RegionAPI baseOAuth host
United Kingdomapi.accounting.sage.com/v3.1id.sage.com
United Statesapi.na.accounting.sage.com/v3.1id.sage.com
Irelandapi.ie.accounting.sage.com/v3.1id.sage.com
Canadaapi.na.accounting.sage.com/v3.1id.sage.com
France / Spain / Germanyregional endpointsid.sage.com

Pick the region your Sage business lives in. The chassis routes every API call to the matching base URL automatically.

3. Authorise via Sage

Click Connect Sage — you're redirected to Sage's OAuth consent screen, scoped to:

  • full_access — read + write on contacts, sales invoices, sales credit notes, products, services, stock items, ledger accounts, tax rates, bank accounts, contact payments, contact allocations.

If your Sage account has access to multiple businesses, Sage prompts you to pick which one to grant. Pick exactly the one you want this Magento install to sync into — the binding is locked to that business after consent.

Approve. Sage redirects back to ledger.byte8.io with an OAuth authorisation code.

4. Chassis exchanges + stores

The chassis exchanges the code for an access + refresh token pair.

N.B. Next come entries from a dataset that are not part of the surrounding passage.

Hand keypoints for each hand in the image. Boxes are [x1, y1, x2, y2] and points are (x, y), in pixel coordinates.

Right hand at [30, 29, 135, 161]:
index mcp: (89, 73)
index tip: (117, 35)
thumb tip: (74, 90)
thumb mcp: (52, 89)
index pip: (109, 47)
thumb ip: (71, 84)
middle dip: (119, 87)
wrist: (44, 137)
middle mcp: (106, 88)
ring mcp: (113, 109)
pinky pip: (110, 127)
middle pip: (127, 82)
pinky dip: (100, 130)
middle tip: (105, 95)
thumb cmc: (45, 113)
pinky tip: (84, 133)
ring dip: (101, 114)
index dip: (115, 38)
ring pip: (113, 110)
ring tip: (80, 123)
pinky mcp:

Both are stored encrypted at rest in the chassis database (AES-GCM with a server-side master key). The merchant never sees the plaintext token; the connector never has it on disk in PHP.

Access tokens are 5-minute-TTL on Sage's side; the chassis refreshes them transparently before each provider call (OauthToken::load_fresh in the worker).

5. Reference data prefetch

Immediately after connect, the chassis builds a reference cache for this Sage business: tax rates, ledger accounts (filtered to visible_in=sales), bank accounts, payment-method targets. This takes ~3-5 seconds and runs once. The dashboard's settings dropdowns (default tax rate, default ledger account, default bank account, payment-method map) populate from this cache.

Reference data is auto-refreshed once per 24 hours — see the Default mappings page for how to manually refresh.

6. Done — your binding is live

The dashboard's Bindings page now shows a green binding row:

Magento your-shop.example.com  ↔  Sage your-business-name (UK)
                                                 [Settings] [Sync history]

From here, the next step is configuring sync policy — see Sync settings. Most merchants ship with all defaults and never touch the policy.

Why this design

We frequently get asked: can I just give you my Sage username + password instead of OAuth? No — Sage Business Cloud only exposes OAuth, and the chassis is built around it. This is also why:

  • We don't need to ask for your Sage password ever.
  • Token rotation (Sage's 5-minute access token TTL + 60-day refresh-token rotation) is invisible to you.
  • Revoking access from Sage's side instantly disables the chassis from posting to your books — your data security stays under your control.

Multiple Sage businesses

Each Magento binding talks to one Sage business. If you have multiple:

  • One Magento install + multiple Sage businesses → spin up multiple bindings on the chassis (Bindings page → New binding) and pair separate Magento environments to each. The connector itself doesn't multiplex one Magento install onto N Sage businesses (that introduces ambiguity at every observer fire — which Sage business does this invoice go to?).
  • Multiple Magento installs + one Sage business → pair each Magento install separately, point each binding at the same Sage business. Then use website_filter / store_filter in sync policy to scope which orders flow per binding.

Per-plan limits on the number of Sage businesses + Magento websites live on the Plans & pricing page.

Disconnecting

See Disconnect — covers both the Magento side ("stop publishing") and the chassis side ("revoke the binding + invalidate Sage tokens").